------ Records for processing

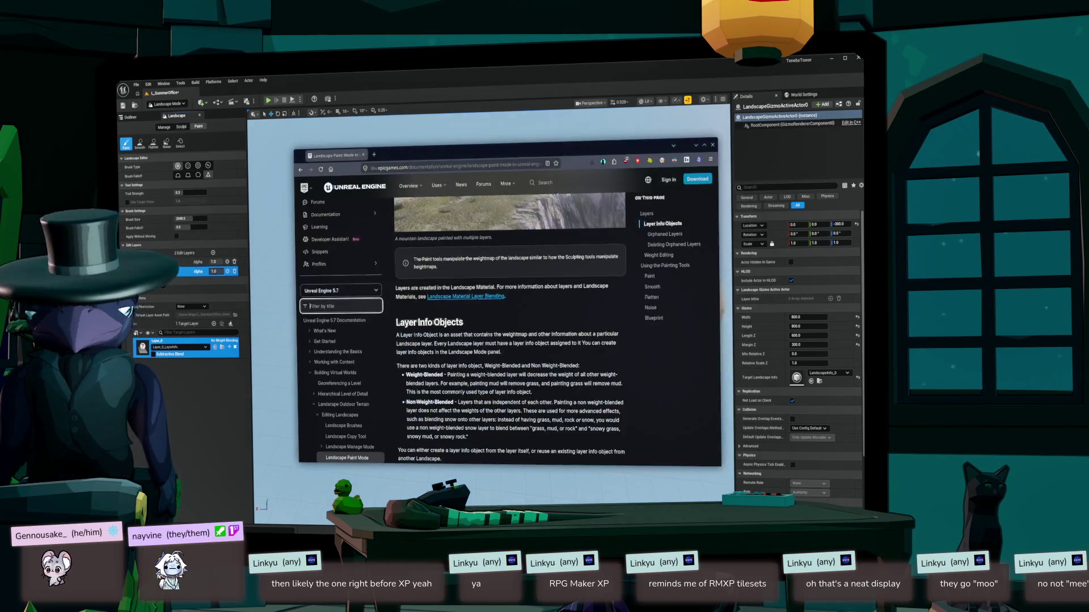
scroll(476, 374, up, 5)
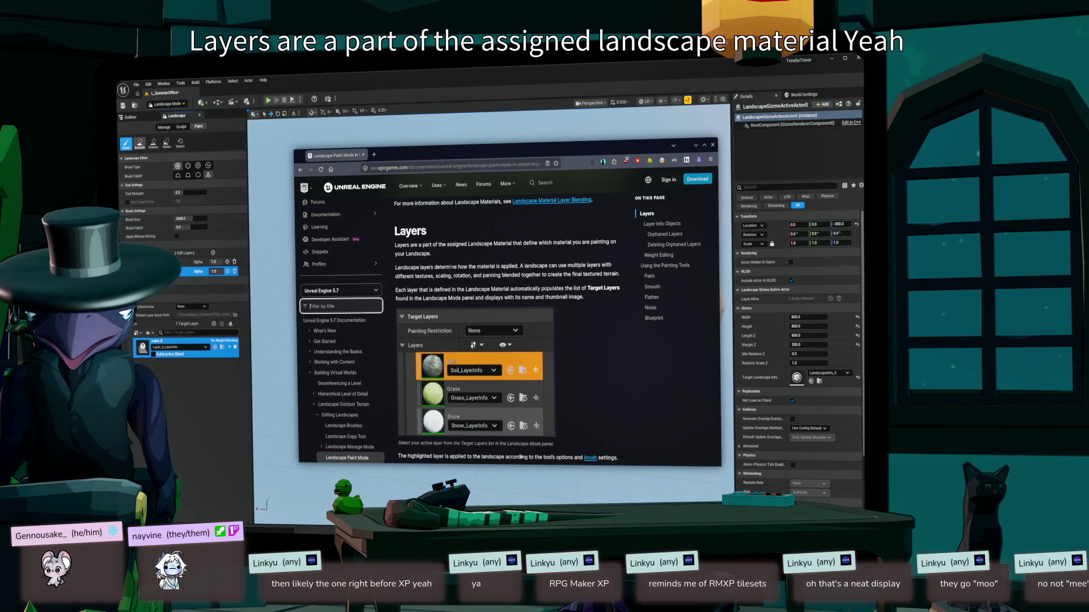
click(164, 127)
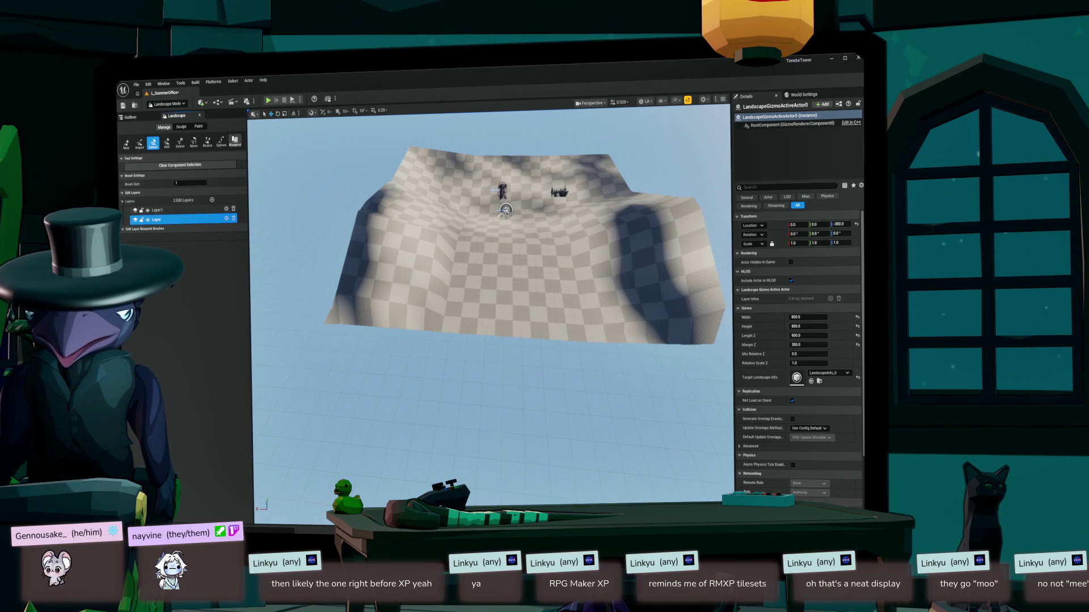
- Select all eight landscape components with the Select tool
click(391, 266)
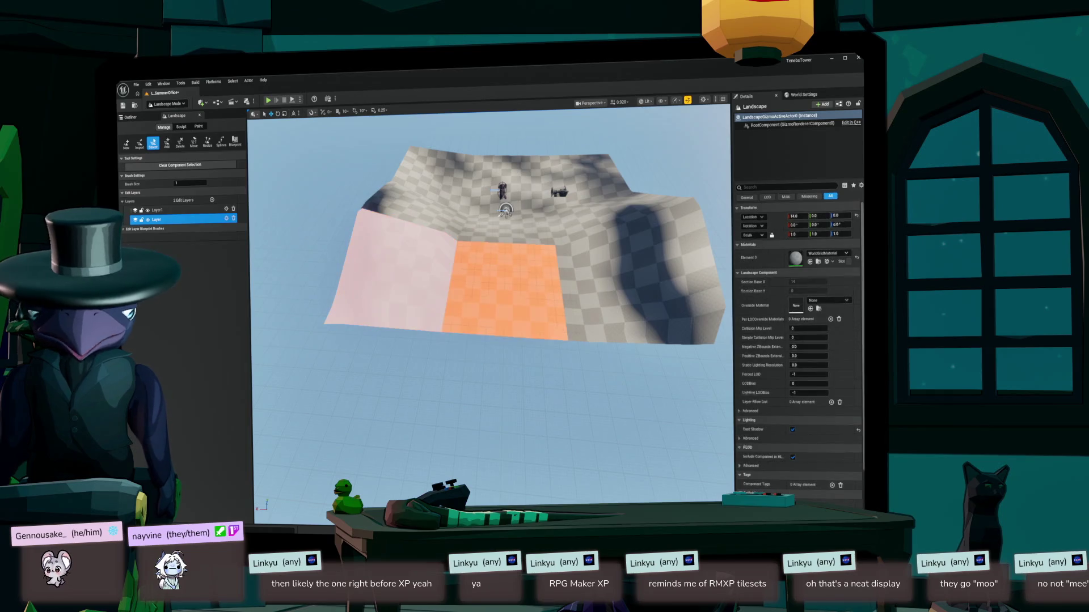
click(505, 289)
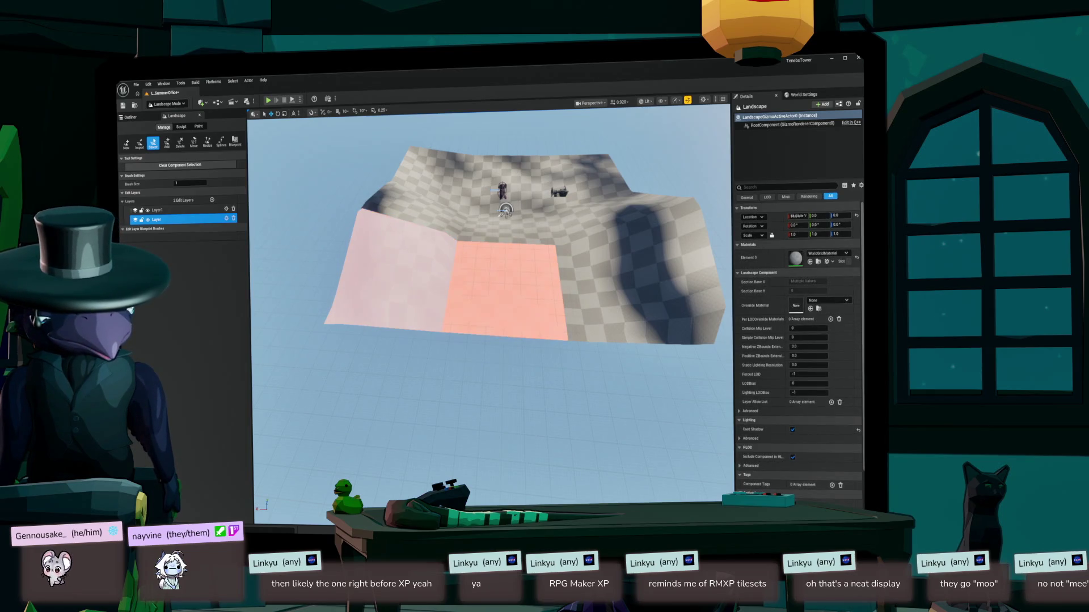
click(641, 272)
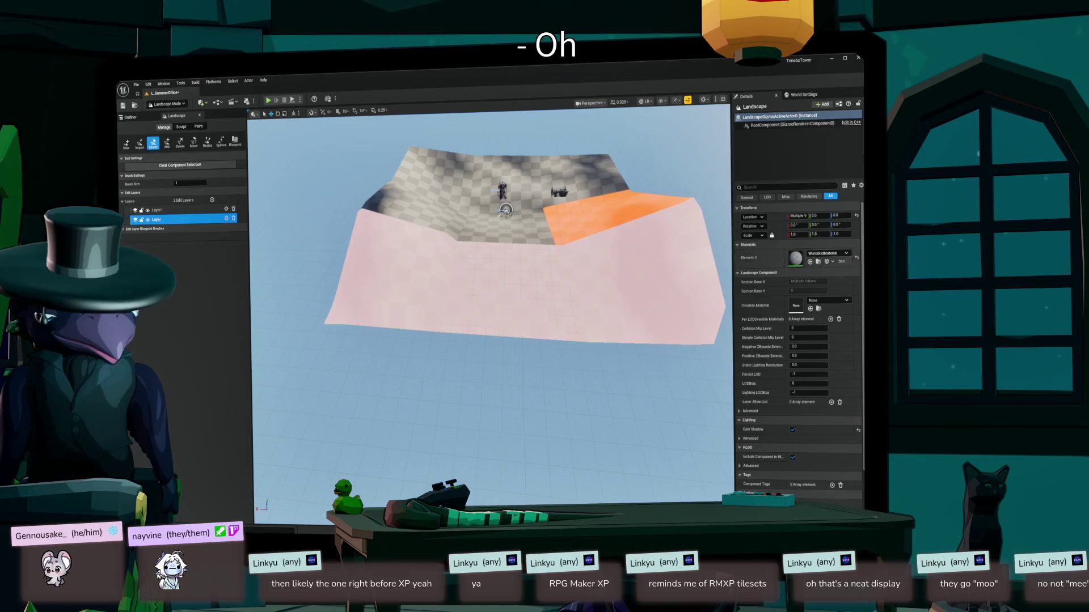
click(618, 218)
click(465, 175)
click(408, 210)
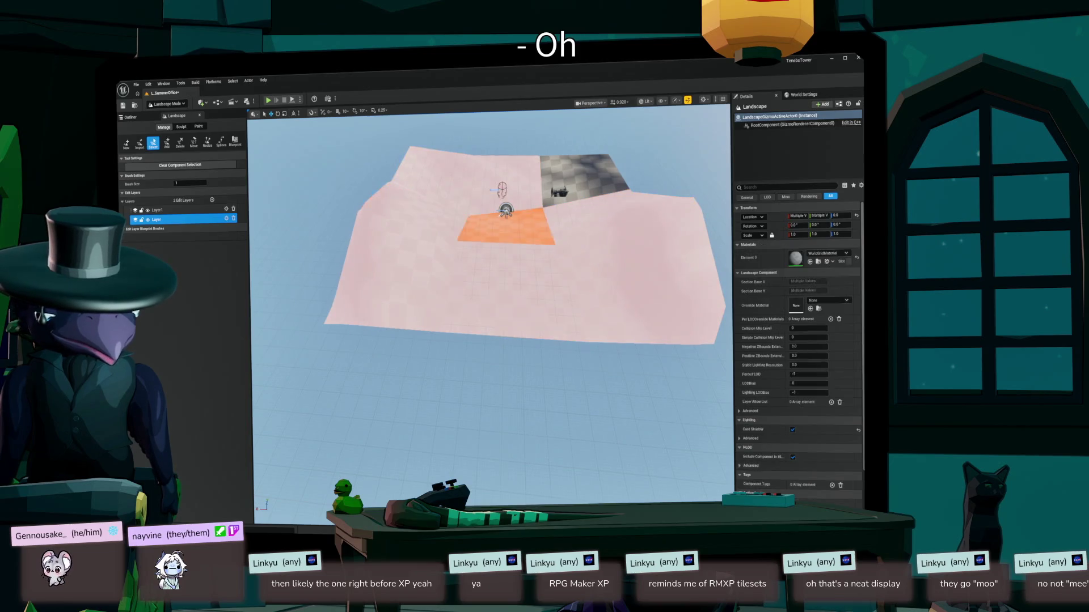
click(505, 227)
click(589, 176)
- Search the Element 0 material picker for 'amayama' and browse to M_AmaYama_Landscape
click(828, 253)
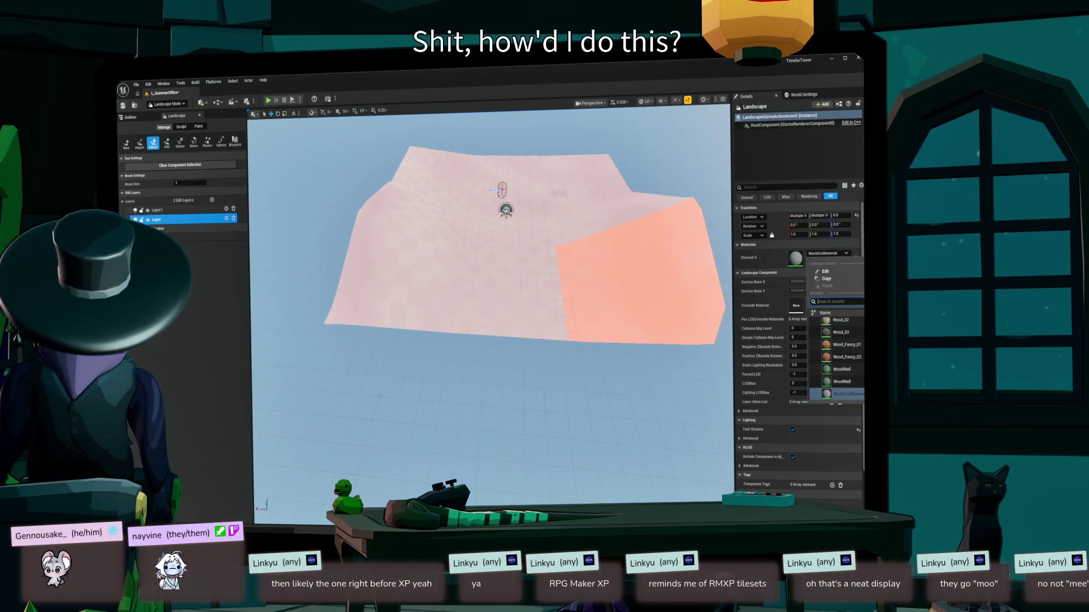
text(amayama)
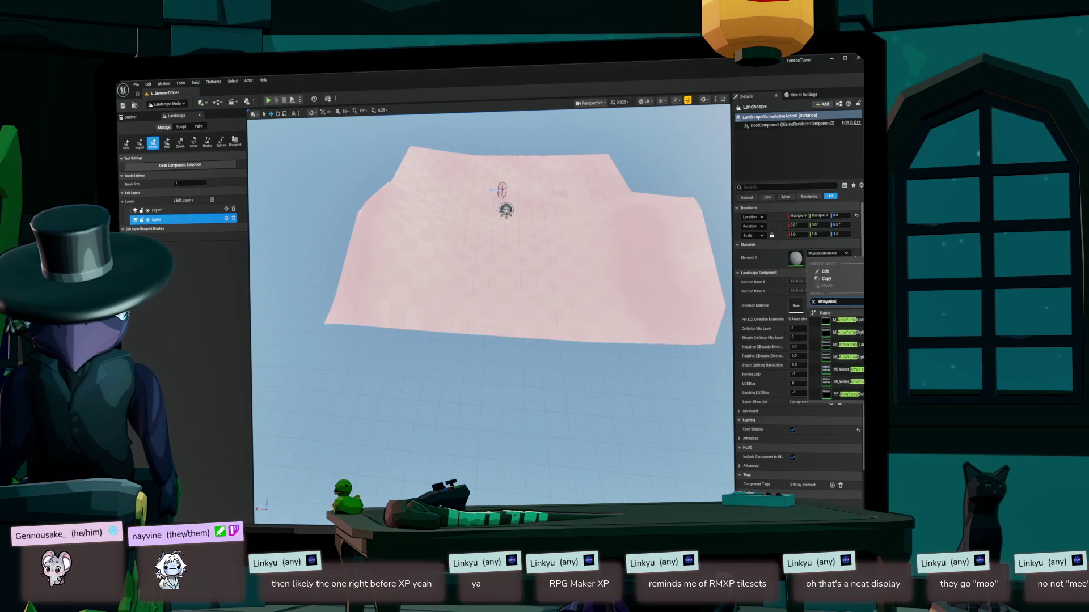
key(ctrl+b)
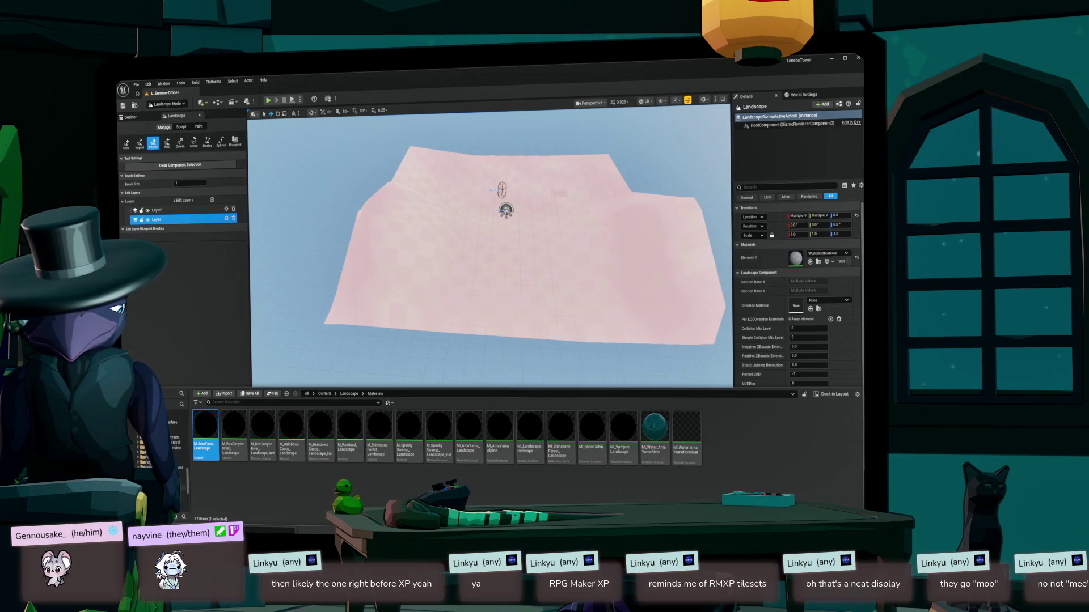
- Assign M_Landscape_base to the landscape components, then select all components
click(170, 492)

------------

Task prompt —
Transcribe the whole listing exactly but exclude images.

The completed task —
scroll(476, 374, up, 5)
click(164, 127)
- Select all eight landscape components with the Select tool
click(391, 266)
click(505, 289)
click(641, 272)
click(618, 218)
click(465, 175)
click(408, 210)
click(505, 227)
click(589, 176)
- Search the Element 0 material picker for 'amayama' and browse to M_AmaYama_Landscape
click(828, 253)
text(amayama)
key(ctrl+b)
- Assign M_Landscape_base to the landscape components, then select all components
click(170, 492)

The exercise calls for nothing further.